Purpose of the Study:
- To assess the one-year prognosis of heart failure patients using a simple neural network model.
- To classify patients into three distinct outcome groups: death, readmission, and one-year event-free survival.
- To identify relevant predictors for heart failure prognosis using the Automatic Relevance Determination (ARD) method.
Main Methods:
- A simple neural network model was employed to analyze the one-year prognosis of 132 heart failure patients.
- A resampling method was utilized for training the neural network due to a small patient cohort.
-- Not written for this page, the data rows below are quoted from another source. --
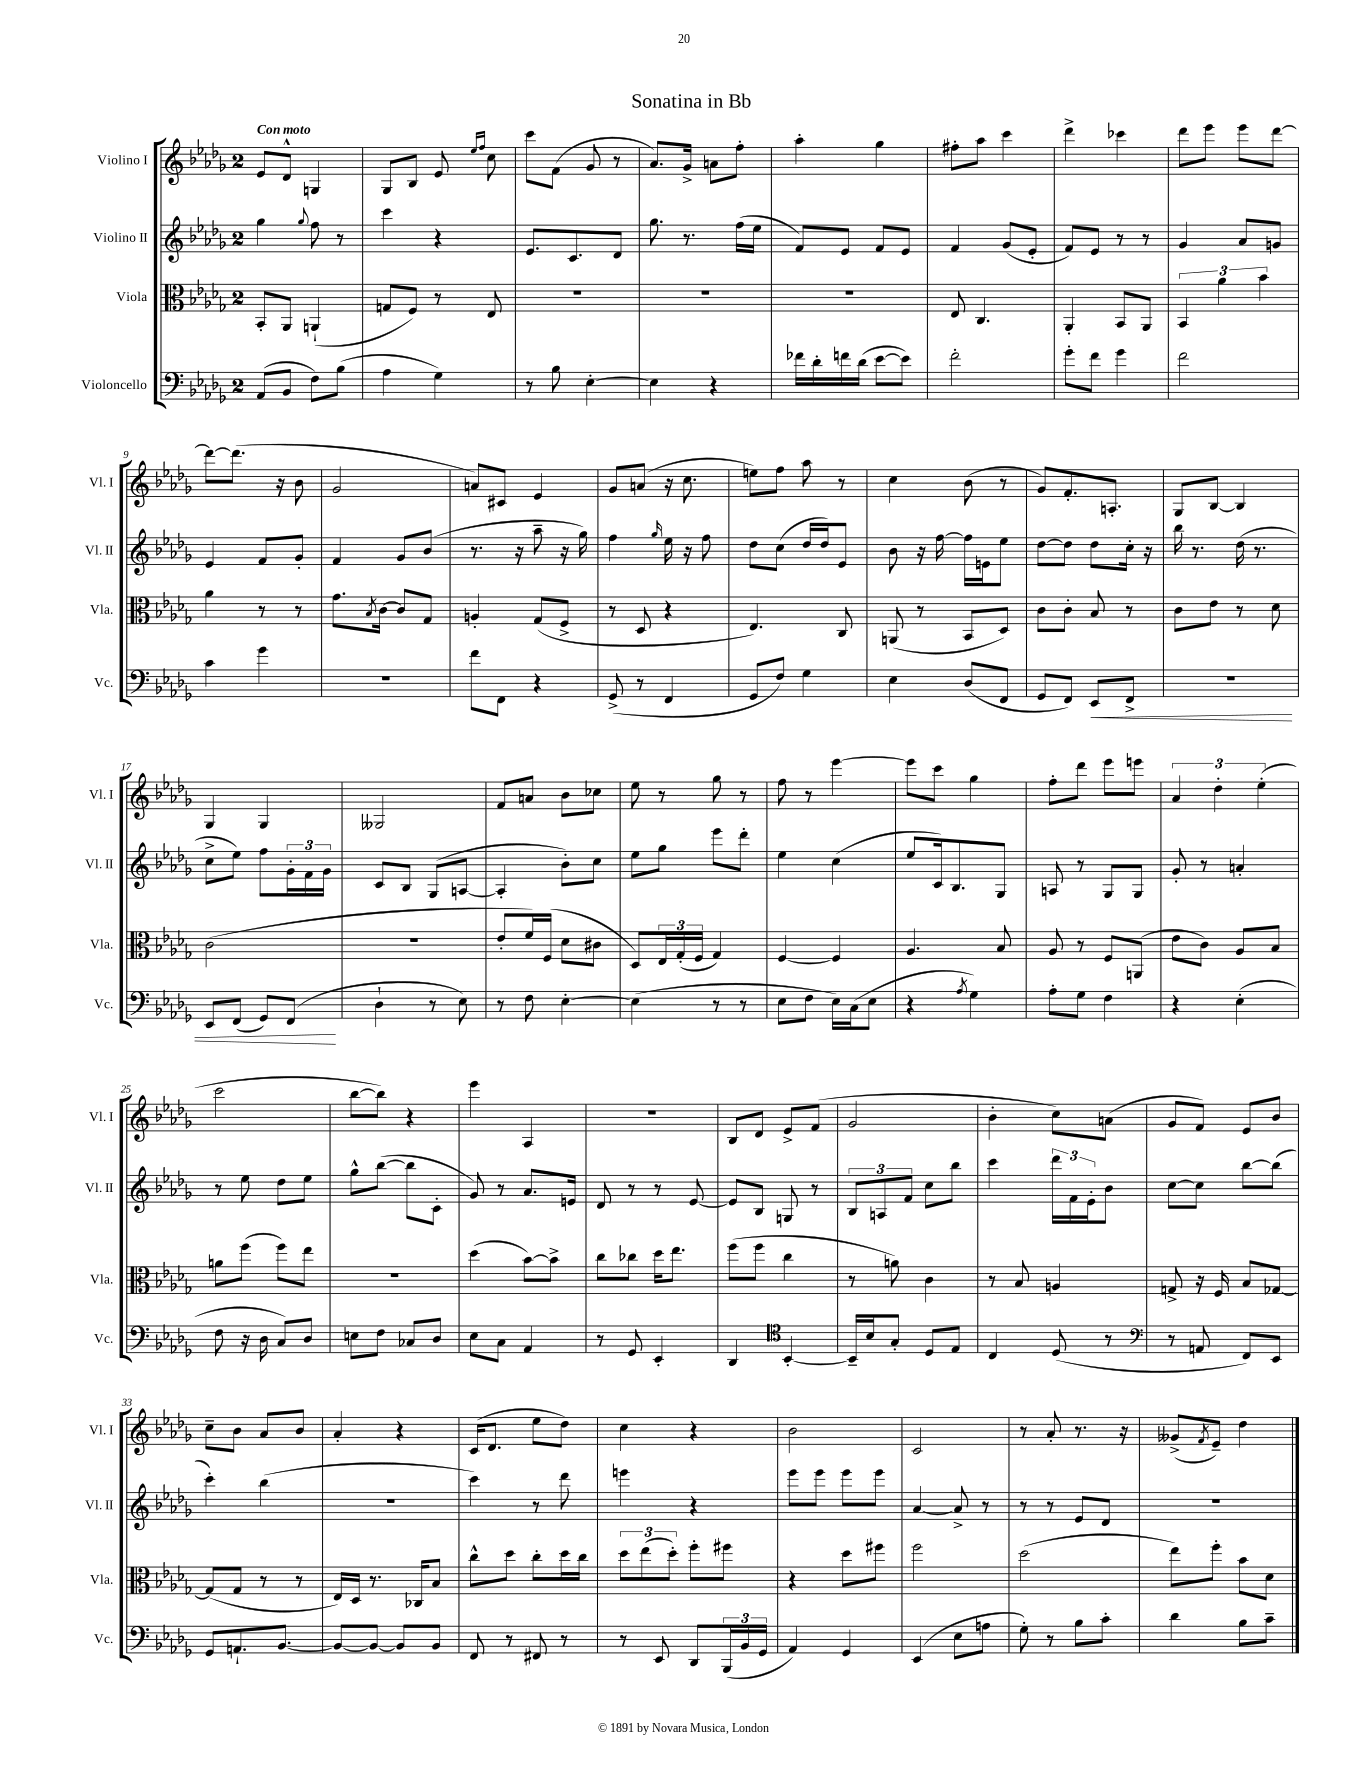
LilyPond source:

\header { title = "Sonatina in Bb" }
<<
\new StaffGroup <<
\new Staff = "s0" \with { instrumentName = "Violino I" shortInstrumentName = "Vl. I" } {
    \clef treble \key des \major \once \override Staff.TimeSignature.style = #'single-digit \time 2/4 \tempo "Con moto"
    ees'8 des'8-^ g4 |
    ges8 bes8 ees'8 \grace { ees''16 f''16 } c''8 |
    c'''8 f'8( ges'8 r8 |
    aes'8.) ges'16-> a'8 f''8-. |
    aes''4-. ges''4 |
    fis''8-. aes''8 c'''4 |
    des'''4-> ces'''4 |
    des'''8 ees'''8 ees'''8 des'''8~ |
    des'''8~ des'''8.( r16 bes'8 |
    ges'2 |
    a'8) cis'8 ees'4 |
    ges'8 a'8( r16 c''8. |
    e''8) f''8 aes''8 r8 |
    c''4 bes'8( r8 |
    ges'8) f'8.-. a8.-. |
    ges8 bes8~ bes4 |
    ges4 ges4 |
    geses2 |
    f'8 a'8 bes'8 ces''8 |
    ees''8 r8 ges''8 r8 |
    f''8 r8 ees'''4~ |
    ees'''8 c'''8 ges''4 |
    f''8-. des'''8 ees'''8 e'''8 |
    \tuplet 3/2 { aes'4 des''4-. ees''4-.( } |
    c'''2 |
    bes''8~ bes''8) r4 |
    ees'''4 aes4 |
    R2 |
    bes8 des'8 ees'8-> f'8( |
    ges'2 |
    bes'4-. c''8) a'8( |
    ges'8 f'8) ees'8 bes'8 |
    c''8-- bes'8 aes'8 bes'8 |
    aes'4-. r4 |
    c'16( des'8. ees''8 des''8) |
    c''4 r4 |
    bes'2 |
    c'2 |
    r8 aes'8-. r8. r16 |
    geses'8->( \acciaccatura { f'8 } ees'8--) des''4 \bar "|." |
}
\new Staff = "s1" \with { instrumentName = "Violino II" shortInstrumentName = "Vl. II" } {
    \clef treble \key des \major \once \override Staff.TimeSignature.style = #'single-digit \time 2/4
    ges''4 \appoggiatura { ges''8 } f''8 r8 |
    c'''4 r4 |
    ees'8. c'8. des'8 |
    ges''8. r8. f''16( ees''16 |
    f'8) ees'8 f'8 ees'8 |
    f'4 ges'8( ees'8-. |
    f'8) ees'8 r8 r8 |
    ges'4 aes'8 g'8 |
    ees'4 f'8 ges'8-. |
    f'4 ges'8 bes'8( |
    r8. r16 aes''8-- r16 ges''16) |
    f''4 \grace { ges''16 } ees''16 r16 f''8 |
    des''8 c''8( des''16 des''16) ees'8 |
    bes'8 r16 f''16~ f''16 e'16 ees''8 |
    des''8~ des''8 des''8 c''16-. r16 |
    bes''16 r8. des''16( r8. |
    c''8-> ees''8) f''8 \tuplet 3/2 { ges'16-. f'16 ges'16 } |
    c'8 bes8 ges8( a8~ |
    a4-. bes'8-.) c''8 |
    ees''8 ges''8 ees'''8 des'''8-. |
    ees''4 c''4( |
    ees''8 c'16) bes8. ges8 |
    a8 r8 ges8 ges8 |
    ges'8-. r8 a'4-. |
    r8 ees''8 des''8 ees''8 |
    ges''8-^ bes''8~( bes''8 c'8-. |
    ges'8) r8 aes'8. e'16 |
    des'8 r8 r8 ees'8~ |
    ees'8 bes8 g8 r8 |
    \tuplet 3/2 { bes8 a8 f'8 } c''8 bes''8 |
    c'''4 \tuplet 3/2 { des'''16 f'16 ees'16-. } bes'8 |
    c''8~ c''8 bes''8~ bes''8( |
    c'''4-.) bes''4( |
    r2 |
    c'''4) r8 des'''8 |
    e'''4 r4 |
    ees'''8 ees'''8 ees'''8 ees'''8 |
    aes'4~ aes'8-> r8 |
    r8 r8 ees'8 des'8 |
    r2 \bar "|." |
}
\new Staff = "s2" \with { instrumentName = "Viola" shortInstrumentName = "Vla." } {
    \clef alto \key des \major \once \override Staff.TimeSignature.style = #'single-digit \time 2/4
    bes,8-. aes,8 a,4-!( |
    g8 f8) r8 ees8 |
    R2 |
    R2 |
    R2 |
    ees8 c4. |
    aes,4-. bes,8 aes,8 |
    \tuplet 3/2 { bes,4 aes'4 bes'4 } |
    aes'4 r8 r8 |
    ges'8. \acciaccatura { bes8 } c'16~ c'8 ges8 |
    a4-. ges8( f8-> |
    r8 des8 r4 |
    ees4.) c8 |
    a,8( r8 bes,8 des8) |
    c'8 c'8-. bes8 r8 |
    c'8 ees'8 r8 des'8 |
    c'2( |
    r2 |
    ees'8-. f'16) f16( des'8 cis'8 |
    des8) \tuplet 3/2 { ees16 ges16-.( f16 } ges4) |
    f4~ f4 |
    aes4. bes8 |
    aes8 r8 f8 a,8( |
    ees'8 c'8) aes8 bes8 |
    a'8 f''8( f''8) ees''8 |
    R2 |
    des''4( bes'8~) bes'8-> |
    c''8 ces''8 des''16 ees''8. |
    f''8( f''8 c''4 |
    r8 a'8) c'4 |
    r8 bes8 a4 |
    g8-> r16 f16 bes8 ges8~ |
    ges8( ges8 r8 r8 |
    ees16) des16 r8. ces16 bes8 |
    c''8-^ des''8 c''8-. des''16 c''16 |
    \tuplet 3/2 { des''8 ees''8( des''8-.) } f''8-. fis''8 |
    r4 des''8 fis''8 |
    f''2 |
    des''2( |
    ees''8) f''8-. bes'8 des'8 \bar "|." |
}
\new Staff = "s3" \with { instrumentName = "Violoncello" shortInstrumentName = "Vc." } {
    \clef bass \key des \major \once \override Staff.TimeSignature.style = #'single-digit \time 2/4
    aes,8( bes,8 f8) bes8( |
    aes4 ges4) |
    r8 bes8 ees4~-. |
    ees4 r4 |
    fes'16 des'16-. f'16 des'16( ees'8~ ees'8) |
    f'2-. |
    ges'8-. f'8 ges'4 |
    f'2 |
    c'4 ges'4 |
    r2 |
    f'8 f,8 r4 |
    ges,8->( r8 f,4 |
    ges,8 f8) ges4 |
    ees4 des8( f,8 |
    ges,8 f,8) ees,8\< f,8-> |
    R2 |
    ees,8 f,8( ges,8) f,8\!( |
    des4-! r8 ees8) |
    r8 f8 ees4~-. |
    ees4( r8 r8 |
    ees8 f8 ees16) c16( ees8 |
    r4 \acciaccatura { aes8 } ges4) |
    aes8-. ges8 f4 |
    r4 ees4-.( |
    f8 r16 des16 c8) des8 |
    e8 f8 ces8 des8 |
    ees8 c8 aes,4 |
    r8 ges,8 ees,4-. |
    des,4 \clef tenor bes,4~-. |
    bes,16-- bes16 ges8-. des8 ees8 |
    c4 des8( r8 |
    \clef bass r8 a,8 f,8) ees,8 |
    ges,8 a,8.-! bes,8.~ |
    bes,8~ bes,8~ bes,8 bes,8 |
    f,8 r8 fis,8 r8 |
    r8 ees,8 des,8 \tuplet 3/2 { bes,,16( bes,16 ges,16 } |
    aes,4) ges,4 |
    ees,4( ees8 a8 |
    ges8-.) r8 bes8 c'8-. |
    des'4 bes8 c'8-- \bar "|." |
}
>>
>>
- The Automatic Relevance Determination (ARD) method was used to identify significant predictors and estimate their impact on outcomes.
Main Results:
- The neural network model achieved high accuracy, misclassifying only 9 out of 132 patients.
- Relevant predictors for the three outcome groups (death, readmission, event-free survival) were identified.
- The model demonstrated effective classification of heart failure patient prognosis.
Conclusions:
- Simple neural networks show significant potential as a valuable tool for heart failure prognosis.
- This approach can aid in refining patient management strategies and enhancing clinical outcomes.
- Further application of neural networks in cardiology may lead to improved diagnostic and prognostic capabilities.